Consider a 3-period model with \(u=1.2\), \(d=0.8\) and \(r=0.1\). Suppose the share price at time 0 is \(S_0 = 100\). We calculate the CRR price at time 0 of a European call option with strike price 70 and expiry date \(T=3\).

First, we calculate the martingale probabilities: \[ q_u = \frac{1.1 - 0.8}{1.2-0.8} = \frac34, \quad q_d = \frac{1.2 - 1.1}{1.2-0.8} = \frac14. \]

Then, we calculate \(m_u\) and \(m_d\): \[ m_u = \frac34\times\frac{1.2}{1.1} = \frac9{11}, \quad m_d = \frac14\times\frac{0.8}{1.1} = \frac2{11}. \]

To find the correct value of \(k^\star\), we look at the possible values for the share price at time \(T\). We see that \(S_3\) can be one of 51.2, 76.8, 115.2 or 172.8, and so the call option only has positive value at time \(T\) if at least one up-move occurs, so \(k^\star = 1\).

(Alternatively, we can calculate \(\log(K/S_0d^3) / \log(u/d) = \log(70/51.2) / \log(3/2) \approx 0.771\), and find that the smallest integer greater than this is \(k^\star = 1\).)

Then the CRR price is given by \[ \begin{aligned} V_0 &= S_0 \sum_{k=1}^3 {\textstyle\binom{3}{k}} m_u^k m_d^{3-k} - \frac{K}{(1+r)^3} \sum_{k=1}^3 {\textstyle\binom{3}{k}} q_u^k q_d^{3-k} \\ &= 100\times \frac{1323}{1331} - \frac{70}{1.331} \times \frac{63}{64} = \frac{253575}{5324} \approx 47.63. \end{aligned} \]
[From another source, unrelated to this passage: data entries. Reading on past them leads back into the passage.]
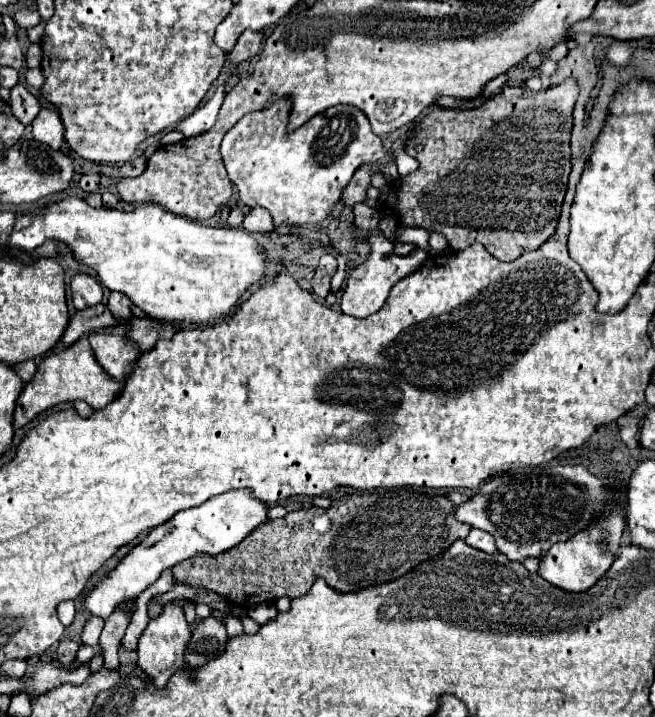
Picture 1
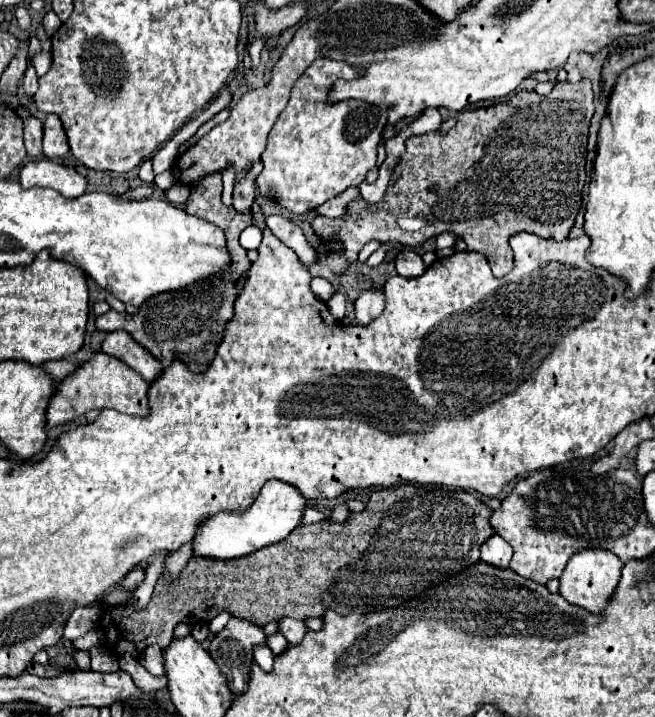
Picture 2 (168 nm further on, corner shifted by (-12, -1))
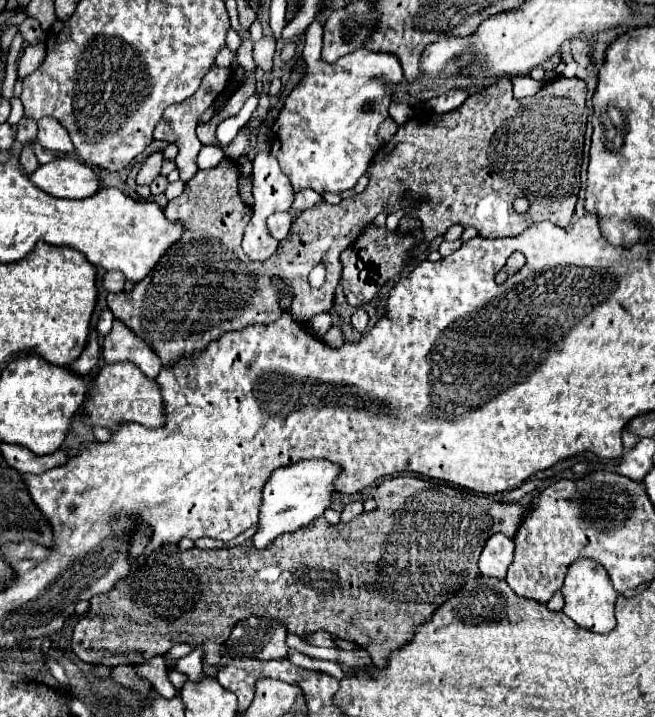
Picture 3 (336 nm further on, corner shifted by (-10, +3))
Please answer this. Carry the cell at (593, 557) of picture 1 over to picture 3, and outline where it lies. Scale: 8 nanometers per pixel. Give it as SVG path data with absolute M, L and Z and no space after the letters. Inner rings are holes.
M582 557L582 561L576 561L566 573L562 595L566 601L562 611L580 627L586 627L594 633L610 633L616 627L614 603L618 599L618 591L610 585L610 579L606 577L602 565L594 565L594 561L586 561L586 557Z

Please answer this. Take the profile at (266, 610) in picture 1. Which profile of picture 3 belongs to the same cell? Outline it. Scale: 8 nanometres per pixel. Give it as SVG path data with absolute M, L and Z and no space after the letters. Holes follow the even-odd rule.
M314 633L310 637L304 637L304 641L310 645L316 645L316 647L336 647L334 637L330 633Z

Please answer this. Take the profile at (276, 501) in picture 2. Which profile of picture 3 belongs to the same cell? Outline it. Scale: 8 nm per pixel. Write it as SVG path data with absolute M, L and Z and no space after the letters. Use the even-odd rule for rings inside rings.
M310 459L310 461L298 461L286 467L280 467L272 473L264 487L262 497L262 509L260 509L260 527L256 535L252 537L254 545L258 549L264 549L270 541L274 541L278 535L296 531L304 525L308 525L312 519L320 517L330 505L334 495L334 481L342 473L342 467L324 461L324 459Z

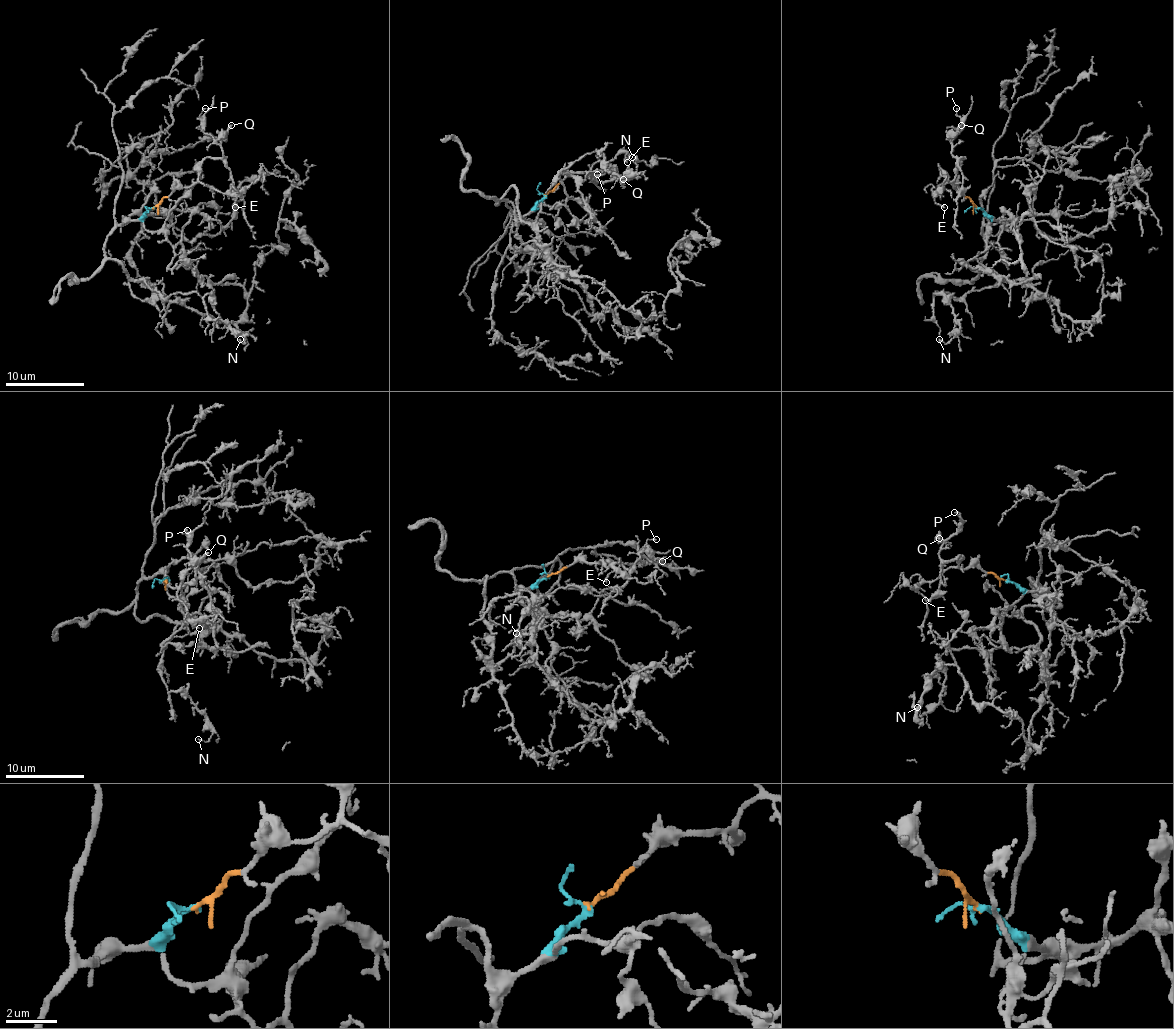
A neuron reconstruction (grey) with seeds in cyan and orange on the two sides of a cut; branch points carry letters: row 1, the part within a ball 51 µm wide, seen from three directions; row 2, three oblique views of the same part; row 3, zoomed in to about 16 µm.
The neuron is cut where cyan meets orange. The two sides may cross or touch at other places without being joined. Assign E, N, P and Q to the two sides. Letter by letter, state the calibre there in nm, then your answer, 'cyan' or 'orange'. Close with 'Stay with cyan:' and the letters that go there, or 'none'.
E: calibre 120 nm; orange
N: calibre 120 nm; cyan
P: calibre 120 nm; orange
Q: calibre 200 nm; orange
Stay with cyan: N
Remark. Note that \(m_u, m_d > 0\) and \(m_u+m_d = \displaystyle\frac{q_uu}{1+r} + \frac{q_dd}{1+r} = 1\), so that \(m_u\) and \(m_d\) can also be interpreted as probabilities. Hence we can write (3.6) as \[ \Pi_{T-t} = S_{T-t} \P[ X_t \geq k^\star ] - \frac{K}{(1+r)^t} \P[ Y_t \geq k^\star ], \] where \(X_t\) and \(Y_t\) are Binomial random variables: \(X_t \sim \Bin(t,m_u), Y_t \sim \Bin(t,q_u)\).